### Provided text
*** Begin section ***

These metrics will provide the Commission, parties and the public with information that will allow for greater understanding of Smart Grid investments and provide a useful starting point in moving forward on the Smart Grid. Furthermore, these metrics will facilitate monitoring and measuring Smart Grid investments made by the utilities. The metrics will also assist the Commission in preparing its annual report on the Smart Grid, which is required by § 8367 of the Pub. Util. Code.
The Commission finds that the proposed metrics are reasonable, adopts the consensus metrics, and makes clarifying edits, as discussed below.51
There is merit, however, to the issues raised by SoCalGas concerning the applicability of metrics to gas companies. As explained in D.11-07-056, the original scope of this proceeding, and the requirement to file a Deployment Plan pursuant to SB 17, are limited to electric utilities.52 Additionally, the decision authorizing SoCalGas to install advanced gas meters is silent on the issue of whether SoCalGas should develop a Smart Grid Deployment Plan.53 Based on these considerations, the Commission declines to apply these metrics to gas companies or gas consumption at this time.

*** End section ***

### Data extract
*** Begin section ***

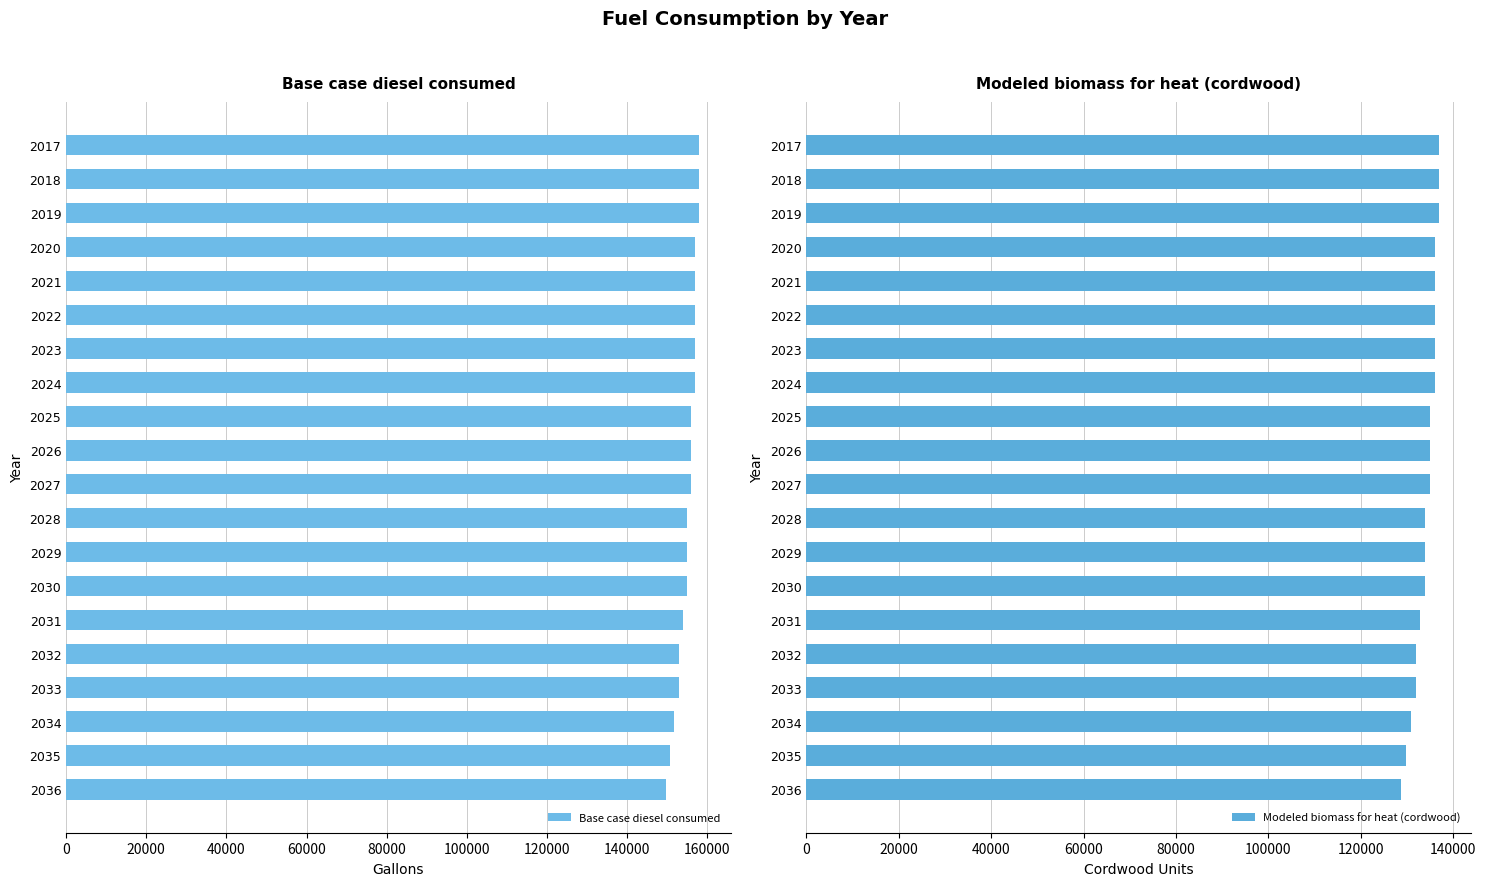

Which series changed the most between 13 and 16?

Base case diesel consumed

*** End section ***

### Work item A
Answer these from the Smart Grid metrics text:
(i) Which section of the Pub. Util. Code requires the Commission's annual report on the Smart Grid?
(ii) Which company raised issues about applying the metrics to gas companies?
(iii) According to D.11-07-056, the requirement to file a Deployment Plan pursuant to SB 17 is limited to what kind of utilities?
### Work item B
Translate this sentence from the Smart Grid metrics text into Spanish: "Furthermore, these metrics will facilitate monitoring and measuring Smart Grid investments made by the utilities."
The lines have nothing to do with the text.

### Task response A
(i) § 8367
(ii) SoCalGas
(iii) Electric utilities

### Task response B
Además, estas métricas facilitarán el seguimiento y la medición de las inversiones en Smart Grid realizadas por las empresas de servicios públicos.